Japanese Patent Laid-Open Application No. 62-222037(1987) discloses a zirconium alloy containing 0.1-50% Ti. The zirconium alloy has improved resistance to general corrosion in highly oxidizing nitric acid solutions such as those in which a high anodic potential is applied. Such general corrosion is known as corrosion under high potential. However, there is no teaching in the laid-open application about the resistance of the alloy to SCC in nitric acid. Furthermore, it does not suggest the effects of impurities in the alloy nor the criticality of impurity level to attain satisfactory creep strength and SCC resistance.
Japanese Patent Publication No. 33-5704(1958) discloses a corrosion-resistant zirconium alloy containing 1-50% Ti. However, the corrosion resistance referred to in this publication is evaluated in hydrochloric acid and sulfuric acid, and its resistance to corrosion in nitric acid is not disclosed. In addition, there is no reference to the effects of impurities in the alloy, as in the above-mentioned Japanese laid-open application.

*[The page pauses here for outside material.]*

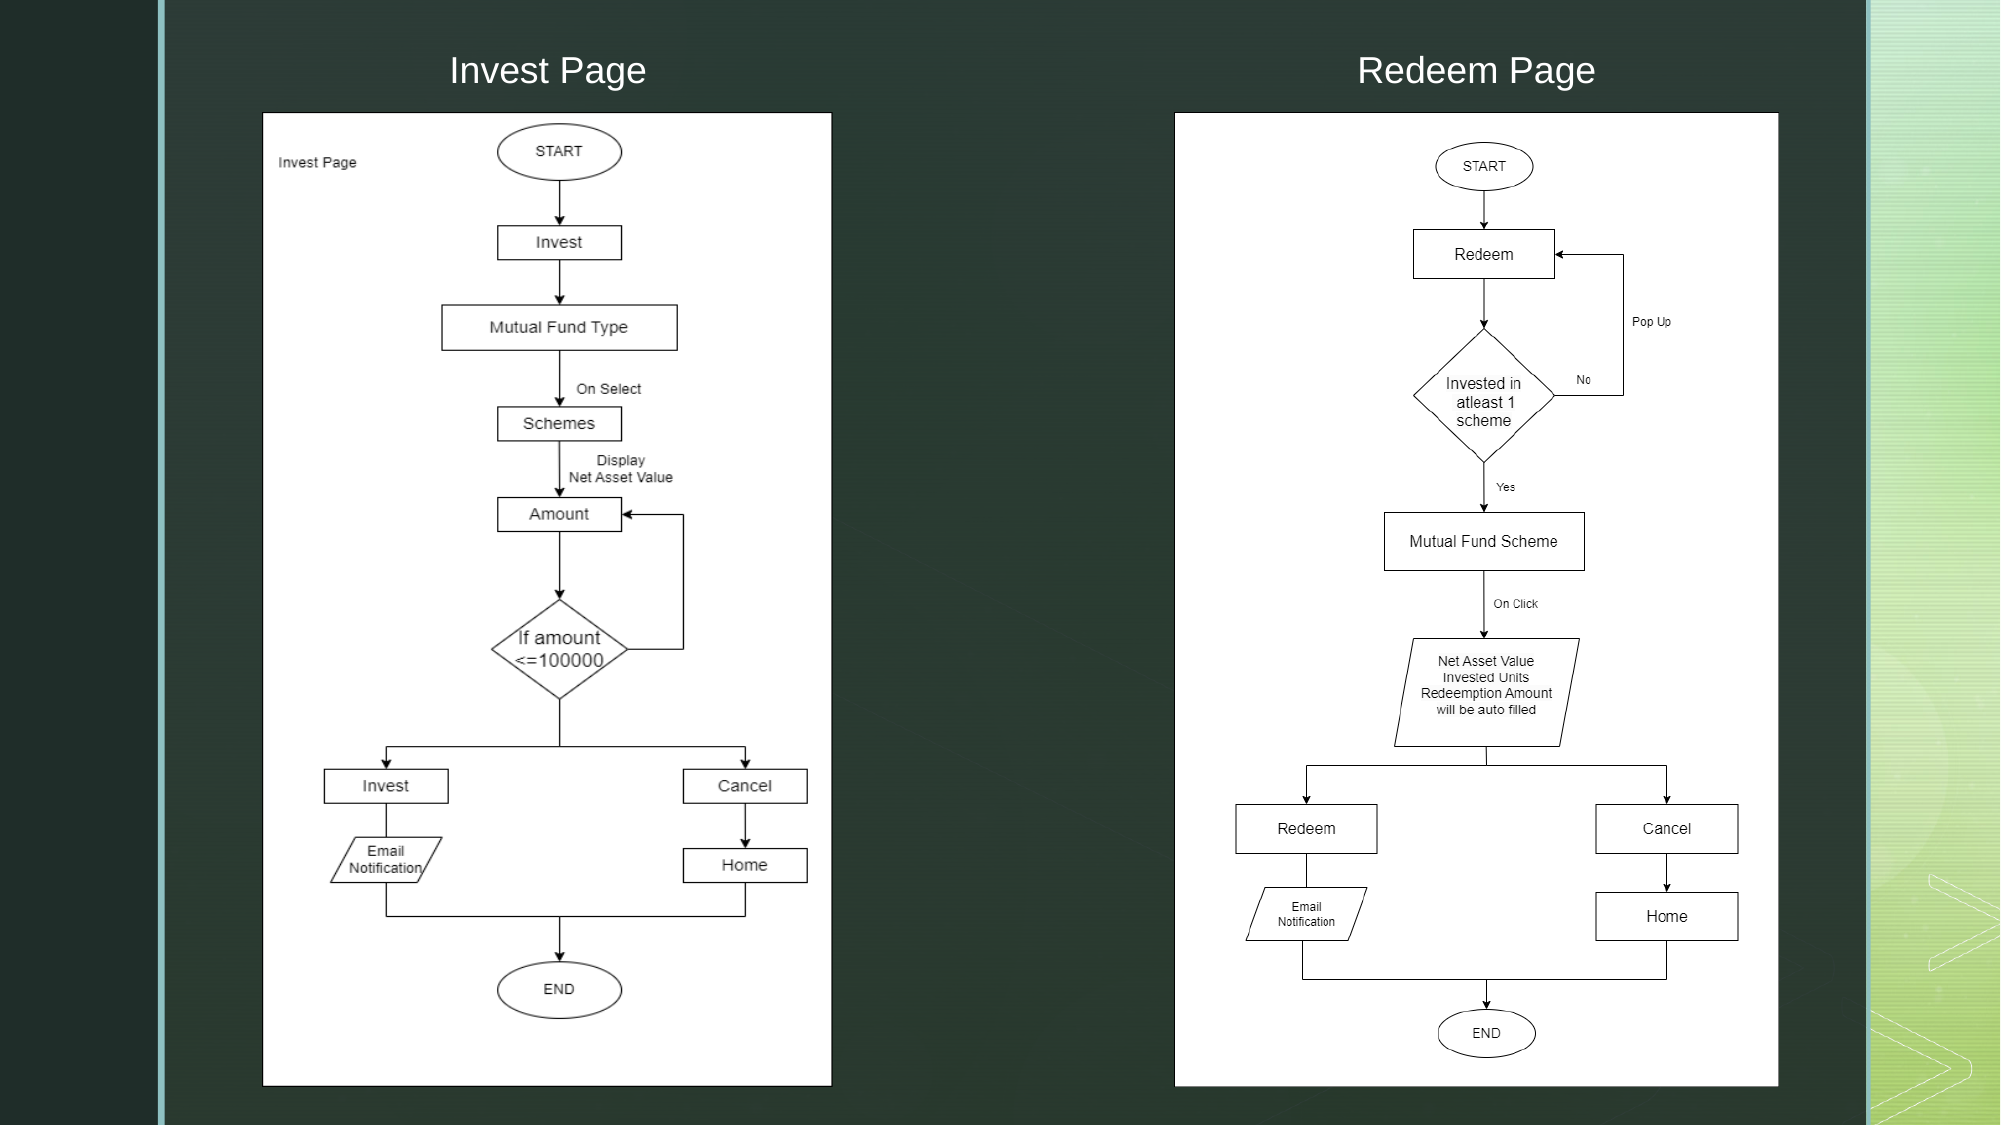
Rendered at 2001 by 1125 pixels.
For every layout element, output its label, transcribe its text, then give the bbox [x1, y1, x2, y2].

It is desirable for structural materials which are used in nitric acid environments to withstand corrosion including general corrosion and stress corrosion cracking not only in highly concentrated nitric acid solutions but in nitric acid solutions of low to medium concentrations at both ambient and elevated temperatures. In addition, the structural materials must have good mechanical properties. However, the corrosion resistance of zirconium metal is insufficient as described above, and its mechanical properties are also unsatisfactory. Specifically, the tensile strength of zirconium is low and its rate of decrease in tensile strength with increasing temperature is higher than that of stainless steels. Moreover, the creep strength of zirconium is not sufficient even in the temperature range of 100.degree.-200.degree. C. which is employed in nitric acid production plants.